Exercise: Restate the listing below exactly, images excluded.

-------

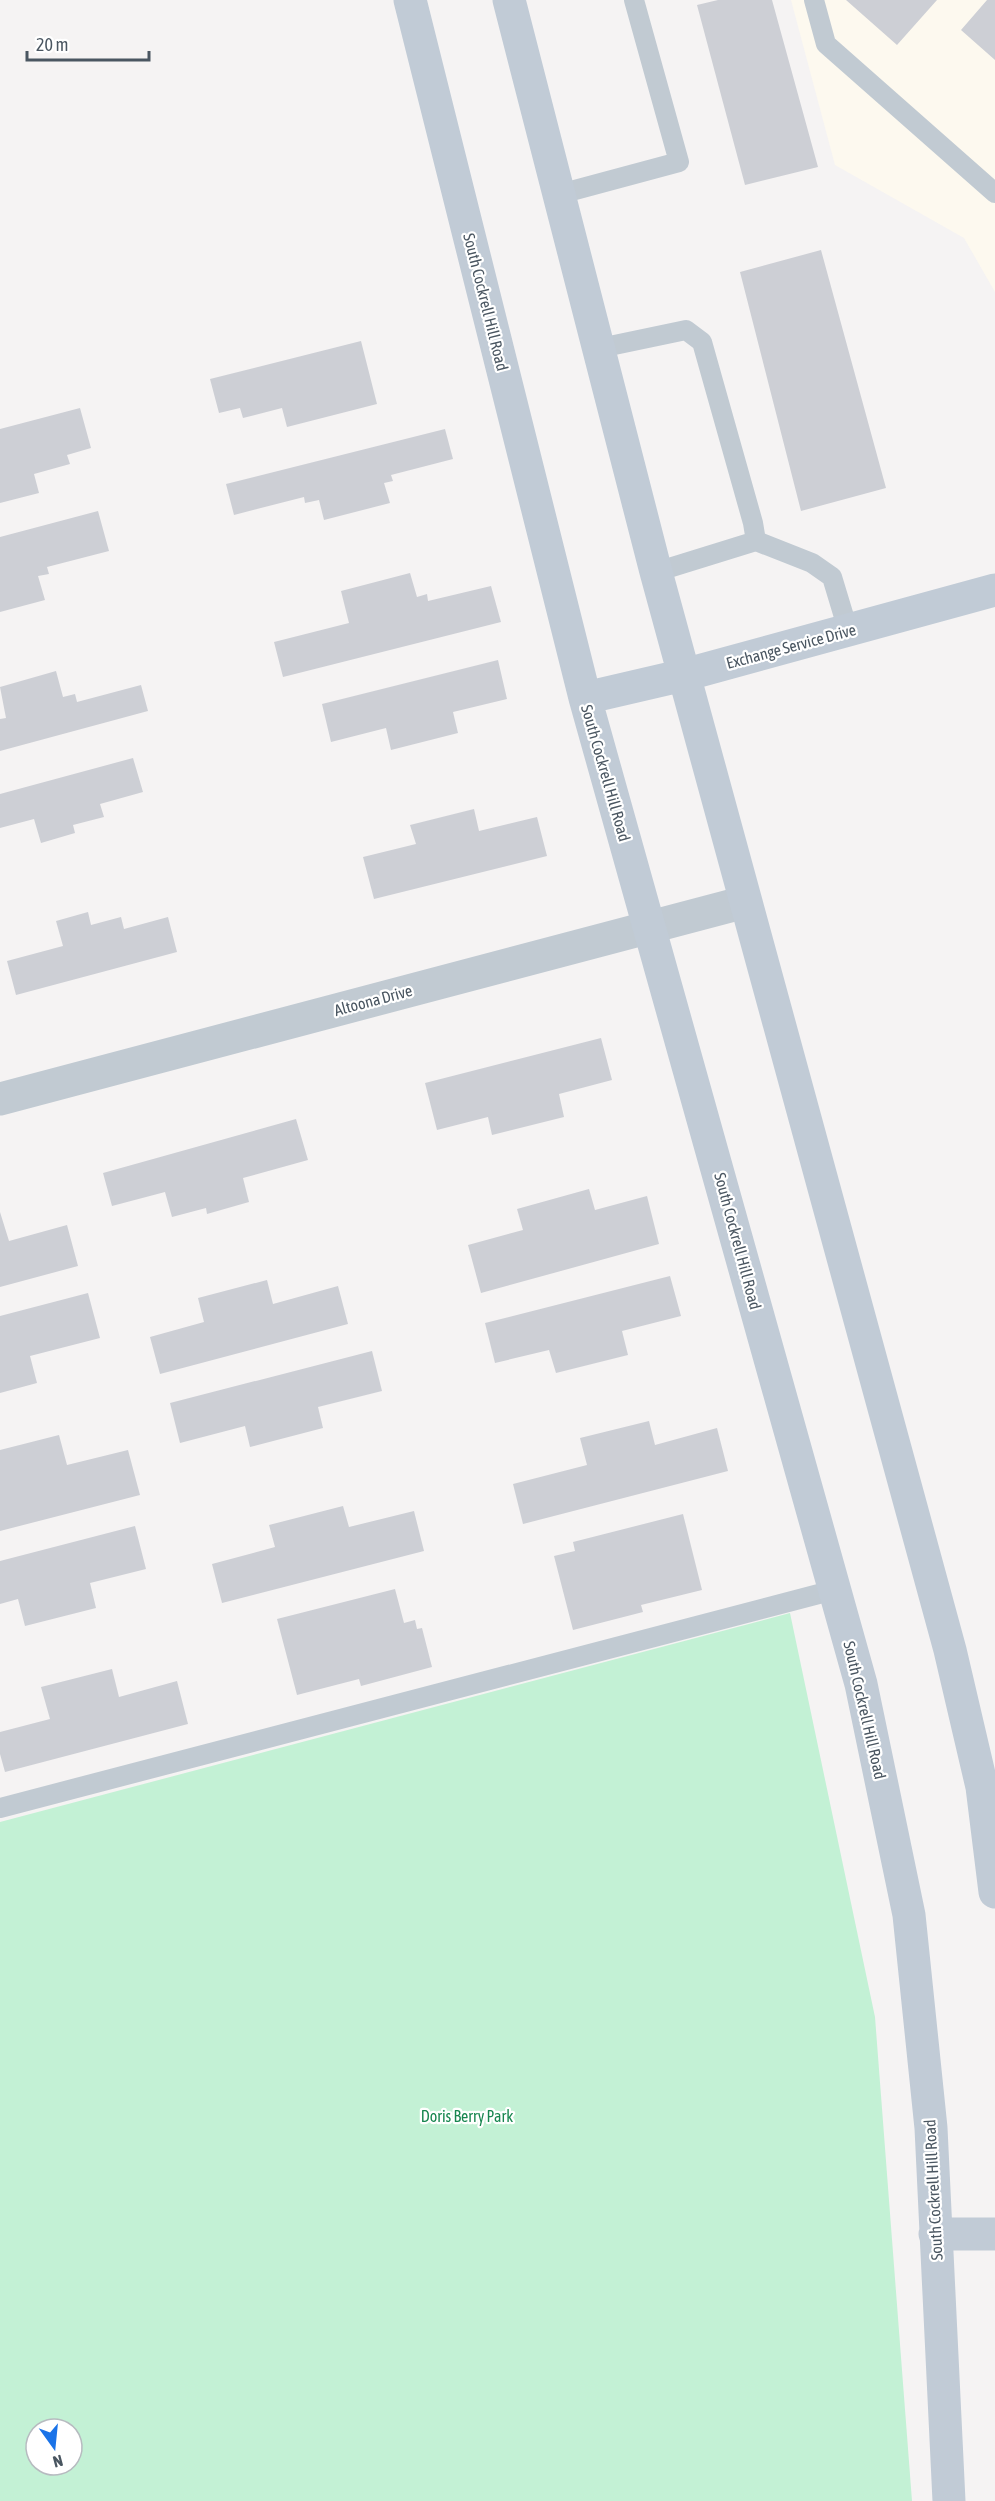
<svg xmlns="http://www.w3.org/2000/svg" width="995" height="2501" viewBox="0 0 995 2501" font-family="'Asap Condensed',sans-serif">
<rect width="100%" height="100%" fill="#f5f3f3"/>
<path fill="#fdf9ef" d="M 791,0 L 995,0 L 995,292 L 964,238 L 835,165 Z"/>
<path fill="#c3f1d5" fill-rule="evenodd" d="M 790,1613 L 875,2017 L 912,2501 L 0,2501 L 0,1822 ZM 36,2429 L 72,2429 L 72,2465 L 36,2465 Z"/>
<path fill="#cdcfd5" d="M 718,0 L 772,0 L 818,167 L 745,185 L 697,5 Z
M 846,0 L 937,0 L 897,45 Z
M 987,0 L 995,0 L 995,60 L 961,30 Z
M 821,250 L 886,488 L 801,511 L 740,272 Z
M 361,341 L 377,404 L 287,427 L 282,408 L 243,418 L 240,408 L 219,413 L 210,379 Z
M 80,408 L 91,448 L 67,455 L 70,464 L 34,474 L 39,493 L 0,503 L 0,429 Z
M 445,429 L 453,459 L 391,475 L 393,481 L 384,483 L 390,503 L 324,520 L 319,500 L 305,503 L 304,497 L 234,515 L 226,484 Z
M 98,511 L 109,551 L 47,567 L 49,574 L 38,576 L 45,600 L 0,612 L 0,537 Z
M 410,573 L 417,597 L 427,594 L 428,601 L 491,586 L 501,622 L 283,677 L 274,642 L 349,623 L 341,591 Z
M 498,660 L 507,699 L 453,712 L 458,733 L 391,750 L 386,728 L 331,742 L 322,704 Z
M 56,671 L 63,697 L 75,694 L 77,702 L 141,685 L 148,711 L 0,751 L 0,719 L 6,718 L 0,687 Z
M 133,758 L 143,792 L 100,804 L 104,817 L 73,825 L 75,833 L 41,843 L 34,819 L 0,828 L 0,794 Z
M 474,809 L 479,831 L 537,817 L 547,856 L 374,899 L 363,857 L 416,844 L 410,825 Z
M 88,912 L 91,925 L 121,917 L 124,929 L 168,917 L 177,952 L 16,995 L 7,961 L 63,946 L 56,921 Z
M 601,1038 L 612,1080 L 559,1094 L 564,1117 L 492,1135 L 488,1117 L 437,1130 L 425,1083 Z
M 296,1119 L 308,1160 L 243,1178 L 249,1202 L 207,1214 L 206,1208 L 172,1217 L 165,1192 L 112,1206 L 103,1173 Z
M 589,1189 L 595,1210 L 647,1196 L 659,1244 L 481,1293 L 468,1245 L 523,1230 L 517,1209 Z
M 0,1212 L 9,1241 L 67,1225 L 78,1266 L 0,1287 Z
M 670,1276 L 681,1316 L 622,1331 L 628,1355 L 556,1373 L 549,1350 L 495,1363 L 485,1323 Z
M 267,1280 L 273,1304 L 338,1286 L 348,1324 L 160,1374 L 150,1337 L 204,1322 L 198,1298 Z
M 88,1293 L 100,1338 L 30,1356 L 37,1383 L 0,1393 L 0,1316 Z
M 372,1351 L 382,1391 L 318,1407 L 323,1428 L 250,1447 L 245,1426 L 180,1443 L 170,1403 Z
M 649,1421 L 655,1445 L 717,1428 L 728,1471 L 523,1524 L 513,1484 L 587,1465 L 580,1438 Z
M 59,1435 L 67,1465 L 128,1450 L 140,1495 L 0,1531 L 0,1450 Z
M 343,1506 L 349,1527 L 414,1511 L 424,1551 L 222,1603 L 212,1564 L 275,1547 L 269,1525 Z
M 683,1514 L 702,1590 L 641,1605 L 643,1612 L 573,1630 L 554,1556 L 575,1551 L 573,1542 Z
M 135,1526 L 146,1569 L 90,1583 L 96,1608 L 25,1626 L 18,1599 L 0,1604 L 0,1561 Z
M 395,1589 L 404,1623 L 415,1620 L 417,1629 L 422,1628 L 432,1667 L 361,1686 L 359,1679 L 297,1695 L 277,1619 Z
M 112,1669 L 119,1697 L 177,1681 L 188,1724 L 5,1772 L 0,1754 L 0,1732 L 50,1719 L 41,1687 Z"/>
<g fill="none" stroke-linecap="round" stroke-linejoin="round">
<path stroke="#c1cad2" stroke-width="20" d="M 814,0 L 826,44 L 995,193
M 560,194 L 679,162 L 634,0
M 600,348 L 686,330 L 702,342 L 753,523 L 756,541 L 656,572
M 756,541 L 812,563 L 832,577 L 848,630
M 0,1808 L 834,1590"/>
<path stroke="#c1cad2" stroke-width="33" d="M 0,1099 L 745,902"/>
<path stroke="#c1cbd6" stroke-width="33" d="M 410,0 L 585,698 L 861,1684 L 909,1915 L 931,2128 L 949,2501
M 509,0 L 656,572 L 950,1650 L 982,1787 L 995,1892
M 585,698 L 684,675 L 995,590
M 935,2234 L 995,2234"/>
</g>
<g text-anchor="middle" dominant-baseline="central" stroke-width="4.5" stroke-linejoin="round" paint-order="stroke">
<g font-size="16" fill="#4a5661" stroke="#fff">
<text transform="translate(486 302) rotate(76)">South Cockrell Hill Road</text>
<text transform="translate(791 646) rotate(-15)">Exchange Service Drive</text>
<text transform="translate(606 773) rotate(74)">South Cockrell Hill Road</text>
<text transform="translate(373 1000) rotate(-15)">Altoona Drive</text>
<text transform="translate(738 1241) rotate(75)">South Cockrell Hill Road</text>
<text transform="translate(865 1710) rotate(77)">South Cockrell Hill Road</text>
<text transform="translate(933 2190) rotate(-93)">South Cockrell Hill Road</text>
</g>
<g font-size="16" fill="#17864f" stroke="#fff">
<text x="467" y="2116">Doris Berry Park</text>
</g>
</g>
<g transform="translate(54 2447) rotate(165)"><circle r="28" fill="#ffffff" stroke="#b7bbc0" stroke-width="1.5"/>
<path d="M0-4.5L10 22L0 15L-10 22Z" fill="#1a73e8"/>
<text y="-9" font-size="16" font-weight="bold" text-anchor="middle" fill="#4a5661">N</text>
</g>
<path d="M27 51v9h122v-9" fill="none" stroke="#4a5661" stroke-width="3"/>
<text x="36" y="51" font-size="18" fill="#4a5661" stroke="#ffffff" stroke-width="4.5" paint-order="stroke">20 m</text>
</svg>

-------

Solution to the exercise:
<svg xmlns="http://www.w3.org/2000/svg" width="995" height="2501" viewBox="0 0 995 2501" font-family="'Asap Condensed',sans-serif">
<rect width="100%" height="100%" fill="#f5f3f3"/>
<path fill="#fdf9ef" d="M 791,0 L 995,0 L 995,292 L 964,238 L 835,165 Z"/>
<path fill="#c3f1d5" fill-rule="evenodd" d="M 790,1613 L 875,2017 L 912,2501 L 0,2501 L 0,1822 ZM 36,2429 L 72,2429 L 72,2465 L 36,2465 Z"/>
<path fill="#cdcfd5" d="M 718,0 L 772,0 L 818,167 L 745,185 L 697,5 Z
M 846,0 L 937,0 L 897,45 Z
M 987,0 L 995,0 L 995,60 L 961,30 Z
M 821,250 L 886,488 L 801,511 L 740,272 Z
M 361,341 L 377,404 L 287,427 L 282,408 L 243,418 L 240,408 L 219,413 L 210,379 Z
M 80,408 L 91,448 L 67,455 L 70,464 L 34,474 L 39,493 L 0,503 L 0,429 Z
M 445,429 L 453,459 L 391,475 L 393,481 L 384,483 L 390,503 L 324,520 L 319,500 L 305,503 L 304,497 L 234,515 L 226,484 Z
M 98,511 L 109,551 L 47,567 L 49,574 L 38,576 L 45,600 L 0,612 L 0,537 Z
M 410,573 L 417,597 L 427,594 L 428,601 L 491,586 L 501,622 L 283,677 L 274,642 L 349,623 L 341,591 Z
M 498,660 L 507,699 L 453,712 L 458,733 L 391,750 L 386,728 L 331,742 L 322,704 Z
M 56,671 L 63,697 L 75,694 L 77,702 L 141,685 L 148,711 L 0,751 L 0,719 L 6,718 L 0,687 Z
M 133,758 L 143,792 L 100,804 L 104,817 L 73,825 L 75,833 L 41,843 L 34,819 L 0,828 L 0,794 Z
M 474,809 L 479,831 L 537,817 L 547,856 L 374,899 L 363,857 L 416,844 L 410,825 Z
M 88,912 L 91,925 L 121,917 L 124,929 L 168,917 L 177,952 L 16,995 L 7,961 L 63,946 L 56,921 Z
M 601,1038 L 612,1080 L 559,1094 L 564,1117 L 492,1135 L 488,1117 L 437,1130 L 425,1083 Z
M 296,1119 L 308,1160 L 243,1178 L 249,1202 L 207,1214 L 206,1208 L 172,1217 L 165,1192 L 112,1206 L 103,1173 Z
M 589,1189 L 595,1210 L 647,1196 L 659,1244 L 481,1293 L 468,1245 L 523,1230 L 517,1209 Z
M 0,1212 L 9,1241 L 67,1225 L 78,1266 L 0,1287 Z
M 670,1276 L 681,1316 L 622,1331 L 628,1355 L 556,1373 L 549,1350 L 495,1363 L 485,1323 Z
M 267,1280 L 273,1304 L 338,1286 L 348,1324 L 160,1374 L 150,1337 L 204,1322 L 198,1298 Z
M 88,1293 L 100,1338 L 30,1356 L 37,1383 L 0,1393 L 0,1316 Z
M 372,1351 L 382,1391 L 318,1407 L 323,1428 L 250,1447 L 245,1426 L 180,1443 L 170,1403 Z
M 649,1421 L 655,1445 L 717,1428 L 728,1471 L 523,1524 L 513,1484 L 587,1465 L 580,1438 Z
M 59,1435 L 67,1465 L 128,1450 L 140,1495 L 0,1531 L 0,1450 Z
M 343,1506 L 349,1527 L 414,1511 L 424,1551 L 222,1603 L 212,1564 L 275,1547 L 269,1525 Z
M 683,1514 L 702,1590 L 641,1605 L 643,1612 L 573,1630 L 554,1556 L 575,1551 L 573,1542 Z
M 135,1526 L 146,1569 L 90,1583 L 96,1608 L 25,1626 L 18,1599 L 0,1604 L 0,1561 Z
M 395,1589 L 404,1623 L 415,1620 L 417,1629 L 422,1628 L 432,1667 L 361,1686 L 359,1679 L 297,1695 L 277,1619 Z
M 112,1669 L 119,1697 L 177,1681 L 188,1724 L 5,1772 L 0,1754 L 0,1732 L 50,1719 L 41,1687 Z"/>
<g fill="none" stroke-linecap="round" stroke-linejoin="round">
<path stroke="#c1cad2" stroke-width="20" d="M 814,0 L 826,44 L 995,193
M 560,194 L 679,162 L 634,0
M 600,348 L 686,330 L 702,342 L 753,523 L 756,541 L 656,572
M 756,541 L 812,563 L 832,577 L 848,630
M 0,1808 L 834,1590"/>
<path stroke="#c1cad2" stroke-width="33" d="M 0,1099 L 745,902"/>
<path stroke="#c1cbd6" stroke-width="33" d="M 410,0 L 585,698 L 861,1684 L 909,1915 L 931,2128 L 949,2501
M 509,0 L 656,572 L 950,1650 L 982,1787 L 995,1892
M 585,698 L 684,675 L 995,590
M 935,2234 L 995,2234"/>
</g>
<g text-anchor="middle" dominant-baseline="central" stroke-width="4.5" stroke-linejoin="round" paint-order="stroke">
<g font-size="16" fill="#4a5661" stroke="#fff">
<text transform="translate(486 302) rotate(76)">South Cockrell Hill Road</text>
<text transform="translate(791 646) rotate(-15)">Exchange Service Drive</text>
<text transform="translate(606 773) rotate(74)">South Cockrell Hill Road</text>
<text transform="translate(373 1000) rotate(-15)">Altoona Drive</text>
<text transform="translate(738 1241) rotate(75)">South Cockrell Hill Road</text>
<text transform="translate(865 1710) rotate(77)">South Cockrell Hill Road</text>
<text transform="translate(933 2190) rotate(-93)">South Cockrell Hill Road</text>
</g>
<g font-size="16" fill="#17864f" stroke="#fff">
<text x="467" y="2116">Doris Berry Park</text>
</g>
</g>
<g transform="translate(54 2447) rotate(165)"><circle r="28" fill="#ffffff" stroke="#b7bbc0" stroke-width="1.5"/>
<path d="M0-4.5L10 22L0 15L-10 22Z" fill="#1a73e8"/>
<text y="-9" font-size="16" font-weight="bold" text-anchor="middle" fill="#4a5661">N</text>
</g>
<path d="M27 51v9h122v-9" fill="none" stroke="#4a5661" stroke-width="3"/>
<text x="36" y="51" font-size="18" fill="#4a5661" stroke="#ffffff" stroke-width="4.5" paint-order="stroke">20 m</text>
</svg>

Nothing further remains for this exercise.